ECB Holds Rates Steady at Negative 0.40%, Keeps Bond Buying in Place, But Lays Out End of Program… The ECB kept everything the same Thursday, but reported that it will lower its bond purchases from $30 billion per month to $15 billion in September, and end the bond buying in December. In addition, the bank will hold rates at current levels at least until the summer of 2019.

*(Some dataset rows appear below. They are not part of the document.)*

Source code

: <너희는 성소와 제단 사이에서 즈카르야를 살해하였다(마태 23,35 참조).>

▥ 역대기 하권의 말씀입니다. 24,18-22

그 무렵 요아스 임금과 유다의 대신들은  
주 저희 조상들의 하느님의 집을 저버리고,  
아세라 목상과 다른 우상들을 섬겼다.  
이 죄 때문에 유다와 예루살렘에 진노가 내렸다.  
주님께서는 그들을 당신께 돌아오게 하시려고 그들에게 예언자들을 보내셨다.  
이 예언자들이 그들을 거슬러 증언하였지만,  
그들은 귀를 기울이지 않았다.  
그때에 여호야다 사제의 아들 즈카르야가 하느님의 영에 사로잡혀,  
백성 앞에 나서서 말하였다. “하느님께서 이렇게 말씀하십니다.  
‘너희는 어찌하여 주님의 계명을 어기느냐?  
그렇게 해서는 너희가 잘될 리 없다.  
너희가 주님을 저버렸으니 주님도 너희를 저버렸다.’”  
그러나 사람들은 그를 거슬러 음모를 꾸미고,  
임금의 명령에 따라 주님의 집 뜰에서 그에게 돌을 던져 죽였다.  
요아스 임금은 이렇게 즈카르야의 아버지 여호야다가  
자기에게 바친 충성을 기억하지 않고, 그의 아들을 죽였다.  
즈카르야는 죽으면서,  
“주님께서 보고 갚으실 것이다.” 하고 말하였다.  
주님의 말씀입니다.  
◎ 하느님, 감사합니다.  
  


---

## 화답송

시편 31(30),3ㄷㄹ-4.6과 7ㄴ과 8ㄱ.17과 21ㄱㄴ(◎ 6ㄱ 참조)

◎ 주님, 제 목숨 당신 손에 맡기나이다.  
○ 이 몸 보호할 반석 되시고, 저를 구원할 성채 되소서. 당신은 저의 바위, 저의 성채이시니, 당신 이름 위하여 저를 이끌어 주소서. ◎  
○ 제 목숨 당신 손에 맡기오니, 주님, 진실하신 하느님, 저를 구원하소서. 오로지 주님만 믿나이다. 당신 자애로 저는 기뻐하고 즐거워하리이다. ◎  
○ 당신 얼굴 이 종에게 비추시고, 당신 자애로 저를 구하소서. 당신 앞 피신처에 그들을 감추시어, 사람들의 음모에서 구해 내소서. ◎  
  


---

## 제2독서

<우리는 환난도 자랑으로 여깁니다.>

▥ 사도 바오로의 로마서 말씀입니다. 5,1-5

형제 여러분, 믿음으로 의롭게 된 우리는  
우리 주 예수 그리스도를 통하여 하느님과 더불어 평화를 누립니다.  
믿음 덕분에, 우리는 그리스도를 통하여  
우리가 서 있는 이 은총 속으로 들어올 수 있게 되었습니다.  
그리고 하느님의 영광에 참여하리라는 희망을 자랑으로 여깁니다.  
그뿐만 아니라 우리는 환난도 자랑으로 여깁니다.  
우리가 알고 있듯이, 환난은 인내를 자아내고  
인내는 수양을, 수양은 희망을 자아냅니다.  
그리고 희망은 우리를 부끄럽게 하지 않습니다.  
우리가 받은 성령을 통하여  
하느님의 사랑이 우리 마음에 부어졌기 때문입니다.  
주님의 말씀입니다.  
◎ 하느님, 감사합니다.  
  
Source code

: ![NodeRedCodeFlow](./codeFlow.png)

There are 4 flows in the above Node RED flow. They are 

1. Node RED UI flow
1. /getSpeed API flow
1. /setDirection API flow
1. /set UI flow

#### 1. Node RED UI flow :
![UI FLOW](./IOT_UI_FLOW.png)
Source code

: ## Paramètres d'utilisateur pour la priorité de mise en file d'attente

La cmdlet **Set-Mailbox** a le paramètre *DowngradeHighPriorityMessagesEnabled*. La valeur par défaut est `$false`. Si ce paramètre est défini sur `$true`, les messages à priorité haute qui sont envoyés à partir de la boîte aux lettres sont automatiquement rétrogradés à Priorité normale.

What it means – The ECB is throwing in the towel. The economic bloc can’t sustain meaningful economic growth, which would call for more central bank intervention, but the Fed is raising rates, which drains capital, and the bankers can’t find enough bonds to buy.
Even though the ECB expects European GDP to grow at a meager 2.1% this year and 1.9% and 1.7% in 2019 and 2020, respectively, the other concerns are weighing on the central bank. There’s also the pesky fact that their intervention isn’t working. When you pump $30 billion into the economy every month and hold deposit rates at minus 0.40%, you expect at least decent GDP growth. That’s not happening.
The populations of the countries in the economic bloc are older, and the countries are struggling with their individual economic challenges. The dream of the euro is fading, not strengthening.
Bitcoin and Other Cryptocurrencies Fall on Reports of Manipulation… Researchers from the University of Texas believe much of the cryptocurrency explosion in 2017 was due to price manipulation at one exchange, Bitfinex.
What it means – Bitfinex is among the largest cryptocurrency exchanges in the world. It’s also largely unregulated. The exchange issues its own currency, tether, which is supposed to be connected to the U.S. dollar. Researchers believe that when Bitcoin and other cryptocurrencies dipped in 2017, Bitfinex would quickly issue more tether, which would be used to buy the other cryptos, driving prices higher. The researchers are well regarded in the financial sector, which makes the critique all the more damning.
Cryptocurrency advocates were thrilled over the past year as institutional investors announced they were joining the bitcoin party. Those same large investors might be less enthusiastic if they believe a lot of the froth came from illegal activity. Bitcoin is down more than 60% from its high in 2017.
St. Louis University Will Pay $3,500 to Expose You to Influenza… The University’s Center for Vaccine Development is testing how the flu spreads.
What it means – Earn four figures, stay in a residence-style hotel, gorge on TV and the internet… what could be better? Oh yeah, researchers will give you a placebo or vaccine, eventually expose you to influenza, and then monitor how you respond. I’m not sure it’s worth the hassle, but at least the rooms in the hotel have great views of the St. Louis Arch.